The great children's writer Roald Dahl says this in his book The BFG:  "Don't gobblefunk around with words."

Words are wonderful.  They are much more useful in business than they get credit for.  However, words are not much emphasized or particularly valued in current articles and discussions I see about entrepreneurship.

Sales articles are crammed full of an overwhelming amount of information about psychology, motivation, technology, social media, ROI, SEO, etc., yet seemingly never mention that simple cornerstone of human communication--words.  Vocabulary.  It's as if words are unimportant or irrelevant to an au courant, cutting-edge businessman.  Words are for poets and philosophers, academics and lawyers, journalists and judges.  Words are old-fashioned.  They are for dead white men.  Words are of the past, supplanted by a world of Twitter abbreviation (OMG, NRN, LOL, TMI, L8R, WTF, etc.) and verbal imprecision.
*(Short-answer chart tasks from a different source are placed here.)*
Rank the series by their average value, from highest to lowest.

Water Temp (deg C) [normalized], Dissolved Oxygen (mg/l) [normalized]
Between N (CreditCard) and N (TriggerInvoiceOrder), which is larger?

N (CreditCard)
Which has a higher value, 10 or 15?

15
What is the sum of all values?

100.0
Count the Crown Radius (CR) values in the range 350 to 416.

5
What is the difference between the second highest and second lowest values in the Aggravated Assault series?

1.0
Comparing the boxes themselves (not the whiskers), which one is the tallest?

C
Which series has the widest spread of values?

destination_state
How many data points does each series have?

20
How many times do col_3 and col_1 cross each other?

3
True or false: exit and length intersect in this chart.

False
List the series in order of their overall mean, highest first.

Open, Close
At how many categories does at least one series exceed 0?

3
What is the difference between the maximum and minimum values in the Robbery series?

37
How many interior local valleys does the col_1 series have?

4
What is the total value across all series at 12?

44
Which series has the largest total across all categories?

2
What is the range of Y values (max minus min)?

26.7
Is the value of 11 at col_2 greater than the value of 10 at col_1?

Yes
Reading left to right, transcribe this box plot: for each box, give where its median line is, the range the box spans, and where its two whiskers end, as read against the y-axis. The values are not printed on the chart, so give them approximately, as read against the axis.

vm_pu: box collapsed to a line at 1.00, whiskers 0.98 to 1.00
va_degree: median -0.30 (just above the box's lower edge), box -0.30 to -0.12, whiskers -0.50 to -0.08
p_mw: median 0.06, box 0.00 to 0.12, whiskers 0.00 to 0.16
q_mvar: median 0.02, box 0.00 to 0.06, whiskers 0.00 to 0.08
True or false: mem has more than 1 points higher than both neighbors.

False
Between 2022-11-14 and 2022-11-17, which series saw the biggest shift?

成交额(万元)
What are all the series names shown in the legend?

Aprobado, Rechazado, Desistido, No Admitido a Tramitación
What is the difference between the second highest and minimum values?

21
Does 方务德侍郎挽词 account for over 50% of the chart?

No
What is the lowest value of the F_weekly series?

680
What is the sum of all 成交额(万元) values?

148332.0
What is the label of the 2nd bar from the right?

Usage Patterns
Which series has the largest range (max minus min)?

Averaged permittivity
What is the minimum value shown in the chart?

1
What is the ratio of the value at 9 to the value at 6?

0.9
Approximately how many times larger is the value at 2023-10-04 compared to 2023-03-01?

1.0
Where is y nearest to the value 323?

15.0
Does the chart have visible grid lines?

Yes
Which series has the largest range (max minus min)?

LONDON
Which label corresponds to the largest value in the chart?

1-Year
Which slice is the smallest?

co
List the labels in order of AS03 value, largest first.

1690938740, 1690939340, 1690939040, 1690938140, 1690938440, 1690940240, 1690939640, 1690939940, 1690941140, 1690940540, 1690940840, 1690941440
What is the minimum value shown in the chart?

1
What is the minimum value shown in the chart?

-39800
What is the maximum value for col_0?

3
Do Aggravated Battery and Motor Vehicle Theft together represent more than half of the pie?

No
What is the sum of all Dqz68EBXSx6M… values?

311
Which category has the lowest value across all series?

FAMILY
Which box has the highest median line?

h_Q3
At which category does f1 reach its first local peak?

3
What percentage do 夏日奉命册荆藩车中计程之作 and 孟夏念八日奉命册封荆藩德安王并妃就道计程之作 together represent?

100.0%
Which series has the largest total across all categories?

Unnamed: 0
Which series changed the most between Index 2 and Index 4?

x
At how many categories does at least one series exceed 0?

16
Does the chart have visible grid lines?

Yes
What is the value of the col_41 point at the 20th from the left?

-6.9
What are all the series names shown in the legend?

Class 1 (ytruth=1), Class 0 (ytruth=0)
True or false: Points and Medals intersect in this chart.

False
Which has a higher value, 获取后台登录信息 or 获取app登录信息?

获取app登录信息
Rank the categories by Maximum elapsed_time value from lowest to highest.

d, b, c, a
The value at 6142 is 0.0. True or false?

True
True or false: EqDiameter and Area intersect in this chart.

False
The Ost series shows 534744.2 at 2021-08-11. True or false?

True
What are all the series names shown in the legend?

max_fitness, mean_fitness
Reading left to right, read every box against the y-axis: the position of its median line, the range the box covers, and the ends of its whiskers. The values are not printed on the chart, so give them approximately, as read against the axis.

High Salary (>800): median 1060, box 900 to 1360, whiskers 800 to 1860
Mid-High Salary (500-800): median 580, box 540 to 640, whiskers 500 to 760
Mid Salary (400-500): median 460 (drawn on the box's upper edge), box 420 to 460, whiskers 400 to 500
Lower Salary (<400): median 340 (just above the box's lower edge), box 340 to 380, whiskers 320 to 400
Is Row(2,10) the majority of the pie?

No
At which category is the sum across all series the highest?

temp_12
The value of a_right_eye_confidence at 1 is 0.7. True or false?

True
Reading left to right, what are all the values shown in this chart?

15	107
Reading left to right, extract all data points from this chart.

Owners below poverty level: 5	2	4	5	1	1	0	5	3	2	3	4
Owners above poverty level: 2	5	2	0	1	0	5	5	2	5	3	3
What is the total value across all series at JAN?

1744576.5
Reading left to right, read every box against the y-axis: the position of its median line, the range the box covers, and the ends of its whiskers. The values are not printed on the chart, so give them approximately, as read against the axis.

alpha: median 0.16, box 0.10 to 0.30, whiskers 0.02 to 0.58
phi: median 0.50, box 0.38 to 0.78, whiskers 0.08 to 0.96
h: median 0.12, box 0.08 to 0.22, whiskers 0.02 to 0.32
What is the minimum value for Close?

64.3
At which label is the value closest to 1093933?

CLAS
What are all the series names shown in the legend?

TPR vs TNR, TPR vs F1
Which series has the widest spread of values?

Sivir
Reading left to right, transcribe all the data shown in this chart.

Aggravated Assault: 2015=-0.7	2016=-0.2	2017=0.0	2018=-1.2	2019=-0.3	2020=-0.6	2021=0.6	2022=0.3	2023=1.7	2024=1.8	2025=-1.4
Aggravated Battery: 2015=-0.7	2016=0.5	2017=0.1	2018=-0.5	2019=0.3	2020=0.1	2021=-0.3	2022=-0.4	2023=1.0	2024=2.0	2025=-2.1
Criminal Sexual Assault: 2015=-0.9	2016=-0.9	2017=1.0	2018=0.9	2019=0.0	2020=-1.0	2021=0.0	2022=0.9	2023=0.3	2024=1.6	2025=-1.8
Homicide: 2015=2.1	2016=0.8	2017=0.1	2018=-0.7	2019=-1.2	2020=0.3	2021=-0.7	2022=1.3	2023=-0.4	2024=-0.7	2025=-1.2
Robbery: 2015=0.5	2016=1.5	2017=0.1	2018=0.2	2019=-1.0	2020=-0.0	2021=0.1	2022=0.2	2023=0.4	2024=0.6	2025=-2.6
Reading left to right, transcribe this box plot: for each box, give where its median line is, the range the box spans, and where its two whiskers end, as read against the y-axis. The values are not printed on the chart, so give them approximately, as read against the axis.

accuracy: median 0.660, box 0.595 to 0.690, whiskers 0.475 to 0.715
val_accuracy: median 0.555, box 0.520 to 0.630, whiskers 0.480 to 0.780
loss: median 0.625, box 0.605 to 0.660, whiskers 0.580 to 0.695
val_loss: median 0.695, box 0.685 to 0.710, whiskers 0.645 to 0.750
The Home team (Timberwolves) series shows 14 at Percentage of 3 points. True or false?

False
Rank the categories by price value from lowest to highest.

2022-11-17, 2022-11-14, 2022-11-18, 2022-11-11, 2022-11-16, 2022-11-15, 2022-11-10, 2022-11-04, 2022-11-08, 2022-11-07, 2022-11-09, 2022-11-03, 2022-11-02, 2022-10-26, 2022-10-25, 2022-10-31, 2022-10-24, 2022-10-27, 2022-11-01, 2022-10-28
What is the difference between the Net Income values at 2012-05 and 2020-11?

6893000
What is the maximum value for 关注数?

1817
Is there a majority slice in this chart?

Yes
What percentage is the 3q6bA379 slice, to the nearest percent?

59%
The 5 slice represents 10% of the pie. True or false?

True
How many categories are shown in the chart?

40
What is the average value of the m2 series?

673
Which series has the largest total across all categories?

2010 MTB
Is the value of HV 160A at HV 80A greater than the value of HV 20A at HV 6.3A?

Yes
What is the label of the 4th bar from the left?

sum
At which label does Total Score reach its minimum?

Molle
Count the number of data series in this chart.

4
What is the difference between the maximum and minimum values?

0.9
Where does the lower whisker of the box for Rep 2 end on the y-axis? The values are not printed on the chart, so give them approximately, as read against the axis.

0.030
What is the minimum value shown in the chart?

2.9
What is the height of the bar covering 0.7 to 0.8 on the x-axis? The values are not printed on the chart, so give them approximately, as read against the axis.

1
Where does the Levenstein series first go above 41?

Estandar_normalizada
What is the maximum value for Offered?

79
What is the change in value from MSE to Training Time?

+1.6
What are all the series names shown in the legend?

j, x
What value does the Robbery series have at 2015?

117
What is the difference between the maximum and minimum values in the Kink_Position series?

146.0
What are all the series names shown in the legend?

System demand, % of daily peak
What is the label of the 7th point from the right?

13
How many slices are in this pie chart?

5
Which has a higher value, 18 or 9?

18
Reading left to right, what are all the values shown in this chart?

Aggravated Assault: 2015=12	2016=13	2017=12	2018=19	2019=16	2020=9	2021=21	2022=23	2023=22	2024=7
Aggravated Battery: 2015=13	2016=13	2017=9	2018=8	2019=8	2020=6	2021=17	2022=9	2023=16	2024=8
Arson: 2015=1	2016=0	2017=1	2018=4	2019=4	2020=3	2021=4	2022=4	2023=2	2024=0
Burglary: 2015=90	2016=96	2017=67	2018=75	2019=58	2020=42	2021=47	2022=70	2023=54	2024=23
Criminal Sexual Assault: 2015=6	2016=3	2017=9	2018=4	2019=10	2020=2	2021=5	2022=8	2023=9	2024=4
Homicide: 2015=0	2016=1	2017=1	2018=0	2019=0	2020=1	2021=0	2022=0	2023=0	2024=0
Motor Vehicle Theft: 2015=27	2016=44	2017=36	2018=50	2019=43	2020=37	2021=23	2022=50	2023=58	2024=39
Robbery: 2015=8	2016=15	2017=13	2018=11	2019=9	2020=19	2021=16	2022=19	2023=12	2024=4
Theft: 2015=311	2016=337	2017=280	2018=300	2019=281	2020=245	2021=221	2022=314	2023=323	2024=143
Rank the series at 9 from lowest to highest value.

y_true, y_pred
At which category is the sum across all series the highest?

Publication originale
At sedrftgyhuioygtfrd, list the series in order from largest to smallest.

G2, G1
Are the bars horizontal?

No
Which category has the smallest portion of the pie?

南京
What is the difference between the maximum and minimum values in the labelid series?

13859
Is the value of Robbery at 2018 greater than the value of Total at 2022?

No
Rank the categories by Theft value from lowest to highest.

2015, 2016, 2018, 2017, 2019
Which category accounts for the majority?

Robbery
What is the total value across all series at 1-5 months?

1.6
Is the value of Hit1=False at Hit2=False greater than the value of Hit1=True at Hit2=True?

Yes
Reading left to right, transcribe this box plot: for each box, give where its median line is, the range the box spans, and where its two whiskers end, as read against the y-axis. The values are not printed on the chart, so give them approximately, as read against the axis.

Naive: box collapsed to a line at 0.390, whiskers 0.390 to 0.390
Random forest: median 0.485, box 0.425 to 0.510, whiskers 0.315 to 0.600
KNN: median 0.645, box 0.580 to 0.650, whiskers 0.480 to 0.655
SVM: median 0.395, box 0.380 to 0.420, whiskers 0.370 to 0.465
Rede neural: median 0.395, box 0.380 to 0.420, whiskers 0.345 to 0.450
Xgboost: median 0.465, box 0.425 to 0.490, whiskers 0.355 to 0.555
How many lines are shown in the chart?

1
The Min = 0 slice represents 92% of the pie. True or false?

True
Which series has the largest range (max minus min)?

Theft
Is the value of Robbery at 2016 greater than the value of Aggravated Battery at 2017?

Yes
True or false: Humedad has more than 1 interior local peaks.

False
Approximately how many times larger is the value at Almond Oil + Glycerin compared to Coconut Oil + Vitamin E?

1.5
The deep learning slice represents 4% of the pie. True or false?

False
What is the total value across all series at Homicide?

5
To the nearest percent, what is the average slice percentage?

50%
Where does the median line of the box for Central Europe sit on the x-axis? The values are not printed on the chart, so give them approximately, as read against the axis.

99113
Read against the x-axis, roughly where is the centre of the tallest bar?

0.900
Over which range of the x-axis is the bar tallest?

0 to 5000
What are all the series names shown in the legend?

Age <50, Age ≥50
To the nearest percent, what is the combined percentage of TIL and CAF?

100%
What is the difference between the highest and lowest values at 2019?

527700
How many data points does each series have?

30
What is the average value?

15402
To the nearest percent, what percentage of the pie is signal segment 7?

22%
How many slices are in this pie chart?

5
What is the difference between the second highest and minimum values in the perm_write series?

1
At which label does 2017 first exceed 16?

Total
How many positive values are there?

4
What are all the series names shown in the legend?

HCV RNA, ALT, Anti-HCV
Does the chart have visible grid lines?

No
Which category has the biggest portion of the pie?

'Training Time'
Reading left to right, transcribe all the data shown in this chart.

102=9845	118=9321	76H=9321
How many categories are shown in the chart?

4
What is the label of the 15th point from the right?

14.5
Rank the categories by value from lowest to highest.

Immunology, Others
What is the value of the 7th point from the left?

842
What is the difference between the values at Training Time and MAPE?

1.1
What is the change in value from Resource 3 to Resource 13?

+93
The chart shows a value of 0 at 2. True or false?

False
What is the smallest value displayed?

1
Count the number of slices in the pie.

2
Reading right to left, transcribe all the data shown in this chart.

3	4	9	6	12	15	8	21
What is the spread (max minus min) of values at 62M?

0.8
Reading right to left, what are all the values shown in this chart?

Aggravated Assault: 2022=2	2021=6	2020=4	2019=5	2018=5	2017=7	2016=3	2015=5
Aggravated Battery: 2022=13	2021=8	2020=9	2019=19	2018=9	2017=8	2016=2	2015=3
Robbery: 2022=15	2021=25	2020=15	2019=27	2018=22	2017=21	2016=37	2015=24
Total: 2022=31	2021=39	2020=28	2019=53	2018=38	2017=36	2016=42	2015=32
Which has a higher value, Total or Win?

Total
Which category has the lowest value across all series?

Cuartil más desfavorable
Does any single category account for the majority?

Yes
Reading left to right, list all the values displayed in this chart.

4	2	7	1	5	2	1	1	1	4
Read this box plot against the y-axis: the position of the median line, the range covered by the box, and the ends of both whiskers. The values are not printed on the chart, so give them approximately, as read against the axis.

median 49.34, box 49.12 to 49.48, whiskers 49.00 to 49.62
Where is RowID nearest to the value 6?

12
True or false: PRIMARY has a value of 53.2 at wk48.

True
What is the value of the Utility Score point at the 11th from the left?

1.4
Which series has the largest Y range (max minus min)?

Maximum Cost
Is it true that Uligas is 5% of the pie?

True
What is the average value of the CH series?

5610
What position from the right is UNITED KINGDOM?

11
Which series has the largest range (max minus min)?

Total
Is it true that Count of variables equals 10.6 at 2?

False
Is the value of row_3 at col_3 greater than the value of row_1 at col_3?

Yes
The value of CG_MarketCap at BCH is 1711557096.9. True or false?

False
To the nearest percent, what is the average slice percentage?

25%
This is utterly wrong.  Word usage and proficiency is important in branding a tonality of equal business stature when selling to real strategic corporate decision makers.  CEOs and strategic executives are especially well-educated, thoughtful people trained in the best schools in the world.  Or, if they don't have that specific educational pedigree, they are fierce autodidacts.  Either way, they are usually people of probing, practical intellect and subtle ability to appreciate and communicate nuance.

(Corporate decision makers like to do business with their peers.  They want to deal with thoughtful people of equal business stature.  A comfort level with precise and sophisticated word usage is one way of immediately establishing that tonality.  So don't avoid using uncommon words that bring greater depth and meaning to conversation--or to writing, for that matter.  We are no longer in high school where you might be laughed at, thought pretentious, or beaten up for using sophisticated language.  Don't underrate or talk down to your fellow business decision-makers.  If a less common word is more specific and descriptive, use it.)

I have written about the annoying use of the ubiquitous and meaningless word awesome--a word often displayed by its users to seemingly show how "with it" and modern they are.  ["Why You Need to Stop Saying Awesome"]  What the users of "awesome" actually show is their verbal limitation, carelessness, and laziness of language.  Awesome is a word that instantly identifies you as a member of the lemming-like herd.  It absolutely damages your credibility.

Here are six words that instantly kill your trope of business gravitas:

  1. Awesome (of course)
  2. Amazing
  3. Fabulous
  4. Totally
  5. Incredible
  6. Unbelievable

I'm sure you can easily add to this list from your own experience.  These words and others like them smack of the jejune.  These are words of regurgitated, hyperventilating cliche that brand their practitioners as lightweight and unserious servants to the tyranny of the given. These words are a medley of breathless hyperbole and empty cacophony, without real import when applied to your or any business.

This does not mean you should pepper your business conversations with obscure parlance, artificially grandiose phrases, fustian excess or arbitrary verbal whimsy.  Precise business vocabulary can be used simply.  Note that Abraham Lincoln's Second Inaugural Address in 1865, one of the most effective speeches in the history of the world, was only 701 words long.  505 of these words were one syllable, and 122 had two syllables.  But words of real meaning bring shadings of specificity and descriptive depth, even a sensual enlivening, to the most prosaic of business discussions.  They matter.

Louisa May Alcott said simply, "I like good strong words that mean something."  Yeah.  Me too, Louisa May.  Thanks.